In a way, yes. Last year some white hat security experts — good guys who try to anticipate hack attacks — discovered two attacks that could be used to guess secret data contained in sophisticated microprocessors. The white hats called these attacks Spectre and Meltdown. The attacks misused two features designed to speed up chip performance. These features are known as “out-of-order-execution” and “speculative execution.” These features store certain data in a chip in a way that makes the data immediately available should the program require. Say the program requires access to credit card info or private health data. The white hats discovered that Spectre and Meltdown could eavesdrop on any network to which the chip is connected and read that stored data right off the chip.

How?

The analogy would be guessing a word in a crossword puzzle without knowing the answer. If a clue demands a plural answer, the last letter is probably an ‘s.’ If the word is in the past tense, the last two letters are probably ‘ed’ and so on. The white hats discovered that hackers could use the out-of-order and speculative execution features as clues to make repeated guesses about what data was being stored for instant use. We think Spectre and Meltdown were discovered before hackers could actually perform such attacks. But it was a big wake-up call. You wouldn’t want a hacker using a technique like that to take control of your self-driving car.

How do your algorithms deal with traditional bugs and these new unintended weaknesses?

Let’s start with the traditional bugs. We developed a technique called Symbolic Quick Error Detection — or Symbolic QED. Essentially, we use new algorithms to examine chip designs for potential logic flaws or bugs. We recently tested our algorithms on 16 processors that were already being used to help control critical automotive systems like braking and steering. Before these chips went into cars, the designers had already spent five years debugging their own processors using state-of-the-art techniques and fixing all the bugs they found. After using Symbolic QED for one month, we found every bug they’d found in 60 months — and then we found some bugs that were still in the chips. This was a validation of our approach. We think that by using Symbolic QED before a chip goes into manufacturing we’ll be able to find and fix more logic flaws in less time.

Would Symbolic QED have found vulnerabilities like Spectre and Meltdown?

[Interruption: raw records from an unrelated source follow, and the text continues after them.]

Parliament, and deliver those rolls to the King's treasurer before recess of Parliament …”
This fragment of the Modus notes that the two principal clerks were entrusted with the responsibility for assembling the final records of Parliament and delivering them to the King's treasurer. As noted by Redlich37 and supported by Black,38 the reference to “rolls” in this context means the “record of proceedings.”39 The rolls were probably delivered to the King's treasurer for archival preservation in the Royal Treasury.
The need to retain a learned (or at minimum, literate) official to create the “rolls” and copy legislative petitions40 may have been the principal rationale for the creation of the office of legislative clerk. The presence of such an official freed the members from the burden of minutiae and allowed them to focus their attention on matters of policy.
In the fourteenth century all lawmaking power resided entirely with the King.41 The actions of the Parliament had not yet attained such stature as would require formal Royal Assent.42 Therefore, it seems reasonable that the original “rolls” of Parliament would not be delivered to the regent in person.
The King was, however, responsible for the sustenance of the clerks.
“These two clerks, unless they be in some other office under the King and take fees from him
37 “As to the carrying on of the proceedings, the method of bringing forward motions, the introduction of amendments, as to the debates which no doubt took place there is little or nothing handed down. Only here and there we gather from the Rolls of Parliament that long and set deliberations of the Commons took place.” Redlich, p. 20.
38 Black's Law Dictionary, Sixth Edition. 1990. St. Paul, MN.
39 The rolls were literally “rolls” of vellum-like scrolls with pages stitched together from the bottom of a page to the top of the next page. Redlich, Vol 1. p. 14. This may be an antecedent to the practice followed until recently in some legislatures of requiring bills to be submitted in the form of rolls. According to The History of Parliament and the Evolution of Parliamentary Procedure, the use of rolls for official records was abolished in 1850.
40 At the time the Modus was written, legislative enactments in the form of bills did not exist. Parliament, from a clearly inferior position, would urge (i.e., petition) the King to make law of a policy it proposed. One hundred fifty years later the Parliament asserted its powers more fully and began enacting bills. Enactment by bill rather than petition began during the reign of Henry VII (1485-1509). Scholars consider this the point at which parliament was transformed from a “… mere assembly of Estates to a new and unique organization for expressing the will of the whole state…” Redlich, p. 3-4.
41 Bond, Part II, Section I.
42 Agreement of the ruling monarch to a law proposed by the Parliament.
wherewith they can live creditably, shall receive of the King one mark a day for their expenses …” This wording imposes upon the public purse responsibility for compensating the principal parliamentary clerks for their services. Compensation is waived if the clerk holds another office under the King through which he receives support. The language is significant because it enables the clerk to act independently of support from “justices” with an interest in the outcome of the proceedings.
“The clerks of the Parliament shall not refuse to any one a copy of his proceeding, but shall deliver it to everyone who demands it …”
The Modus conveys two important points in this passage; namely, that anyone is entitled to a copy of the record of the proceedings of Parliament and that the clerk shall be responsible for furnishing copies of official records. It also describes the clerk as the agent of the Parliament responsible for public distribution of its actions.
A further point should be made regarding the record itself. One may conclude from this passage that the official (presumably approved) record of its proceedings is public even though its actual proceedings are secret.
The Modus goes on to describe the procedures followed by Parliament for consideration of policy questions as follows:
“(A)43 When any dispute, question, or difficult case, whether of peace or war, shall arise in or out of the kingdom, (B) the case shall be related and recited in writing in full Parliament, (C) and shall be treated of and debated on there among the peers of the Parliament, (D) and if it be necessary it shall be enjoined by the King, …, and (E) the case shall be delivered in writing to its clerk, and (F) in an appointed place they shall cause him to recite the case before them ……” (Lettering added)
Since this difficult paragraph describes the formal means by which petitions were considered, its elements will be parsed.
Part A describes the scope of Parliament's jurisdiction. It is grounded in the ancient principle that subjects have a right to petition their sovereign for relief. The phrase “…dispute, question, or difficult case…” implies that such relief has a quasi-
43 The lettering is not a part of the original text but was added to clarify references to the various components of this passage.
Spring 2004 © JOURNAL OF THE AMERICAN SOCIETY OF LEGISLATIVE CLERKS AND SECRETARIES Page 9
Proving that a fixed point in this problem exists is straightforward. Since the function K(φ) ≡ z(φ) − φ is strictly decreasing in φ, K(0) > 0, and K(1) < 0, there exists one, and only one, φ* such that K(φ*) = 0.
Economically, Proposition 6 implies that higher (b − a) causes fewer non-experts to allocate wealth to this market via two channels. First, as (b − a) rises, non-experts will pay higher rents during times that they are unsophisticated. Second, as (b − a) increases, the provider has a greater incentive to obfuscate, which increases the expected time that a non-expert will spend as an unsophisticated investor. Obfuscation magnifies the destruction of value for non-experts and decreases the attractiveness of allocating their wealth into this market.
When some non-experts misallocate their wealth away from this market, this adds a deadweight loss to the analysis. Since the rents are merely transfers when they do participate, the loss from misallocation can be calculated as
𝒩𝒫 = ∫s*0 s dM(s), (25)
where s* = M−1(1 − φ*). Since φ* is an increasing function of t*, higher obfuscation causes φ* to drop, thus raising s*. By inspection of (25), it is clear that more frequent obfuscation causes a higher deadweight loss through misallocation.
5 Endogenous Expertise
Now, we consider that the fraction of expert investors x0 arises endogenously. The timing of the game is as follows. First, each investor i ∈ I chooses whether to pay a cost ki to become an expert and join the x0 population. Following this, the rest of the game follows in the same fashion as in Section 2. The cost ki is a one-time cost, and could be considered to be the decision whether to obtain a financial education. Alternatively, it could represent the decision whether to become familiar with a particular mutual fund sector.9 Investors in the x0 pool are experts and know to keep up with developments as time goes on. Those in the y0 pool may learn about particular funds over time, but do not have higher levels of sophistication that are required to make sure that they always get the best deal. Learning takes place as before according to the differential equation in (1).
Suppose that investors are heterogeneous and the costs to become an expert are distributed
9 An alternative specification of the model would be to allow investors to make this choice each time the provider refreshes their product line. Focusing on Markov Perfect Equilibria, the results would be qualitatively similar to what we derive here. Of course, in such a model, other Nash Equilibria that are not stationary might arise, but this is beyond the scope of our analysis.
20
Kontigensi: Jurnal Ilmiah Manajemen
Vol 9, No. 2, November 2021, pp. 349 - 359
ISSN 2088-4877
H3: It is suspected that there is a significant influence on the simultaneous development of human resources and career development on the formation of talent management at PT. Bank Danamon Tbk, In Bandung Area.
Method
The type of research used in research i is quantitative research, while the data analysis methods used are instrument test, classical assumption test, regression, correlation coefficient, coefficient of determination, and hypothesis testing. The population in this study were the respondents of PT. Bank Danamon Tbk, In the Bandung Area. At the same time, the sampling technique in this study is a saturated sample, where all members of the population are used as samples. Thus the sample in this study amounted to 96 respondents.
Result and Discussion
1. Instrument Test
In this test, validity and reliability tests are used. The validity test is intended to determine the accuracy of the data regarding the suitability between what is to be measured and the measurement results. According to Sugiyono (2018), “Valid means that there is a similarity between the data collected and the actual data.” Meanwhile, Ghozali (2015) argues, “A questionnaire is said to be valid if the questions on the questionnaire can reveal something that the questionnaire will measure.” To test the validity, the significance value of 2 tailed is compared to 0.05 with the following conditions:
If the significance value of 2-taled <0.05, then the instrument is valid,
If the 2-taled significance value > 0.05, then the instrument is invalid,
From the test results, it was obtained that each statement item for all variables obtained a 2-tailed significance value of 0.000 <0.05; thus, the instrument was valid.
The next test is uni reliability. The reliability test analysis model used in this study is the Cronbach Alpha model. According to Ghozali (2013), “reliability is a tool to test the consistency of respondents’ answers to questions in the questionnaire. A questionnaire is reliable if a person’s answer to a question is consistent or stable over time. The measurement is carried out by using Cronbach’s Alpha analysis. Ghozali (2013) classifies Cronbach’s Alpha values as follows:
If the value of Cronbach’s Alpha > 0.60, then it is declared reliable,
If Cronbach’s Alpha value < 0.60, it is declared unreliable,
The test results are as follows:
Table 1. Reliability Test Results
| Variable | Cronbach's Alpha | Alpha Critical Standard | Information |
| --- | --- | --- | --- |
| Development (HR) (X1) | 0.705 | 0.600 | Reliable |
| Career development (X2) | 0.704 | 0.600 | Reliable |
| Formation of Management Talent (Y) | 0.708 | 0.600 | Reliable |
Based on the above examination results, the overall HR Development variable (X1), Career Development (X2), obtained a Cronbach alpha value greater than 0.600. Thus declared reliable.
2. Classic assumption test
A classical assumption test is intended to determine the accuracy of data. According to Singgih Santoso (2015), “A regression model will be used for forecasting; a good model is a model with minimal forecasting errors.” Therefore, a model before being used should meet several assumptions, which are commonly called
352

Not in its current incarnation. But we recently collaborated with a research group at the Technische Universität Kaiserslautern in Germany to create an algorithm called Unique Program Execution (UPEC). Essentially, we modified Symbolic QED to anticipate the ways that hackers might exploit a chip’s legitimate features for their own ends. The German researchers then applied UPEC to a class of processors that might run a home security system or other appliance hooked up to the internet of things. UPEC detected new types of attacks that didn’t result from logic flaws, but from the potential misuse of some seemingly innocuous feature.

This is just the beginning. The processors we tested were relatively simple. Yet, as we saw, they could be perverted. Over time we will develop more sophisticated algorithms to detect and fix the most sophisticated chips, like the ones responsible for controlling navigation systems on autonomous cars. Our message is simple: As we develop more chips for more critical tasks, we’ll need automated systems to find and fix all potential vulnerabilities — traditional bugs and unintended consequences — before chips go into manufacturing. Otherwise we’ll always be playing catch up, trying to patch chips after hackers find the vulnerabilities.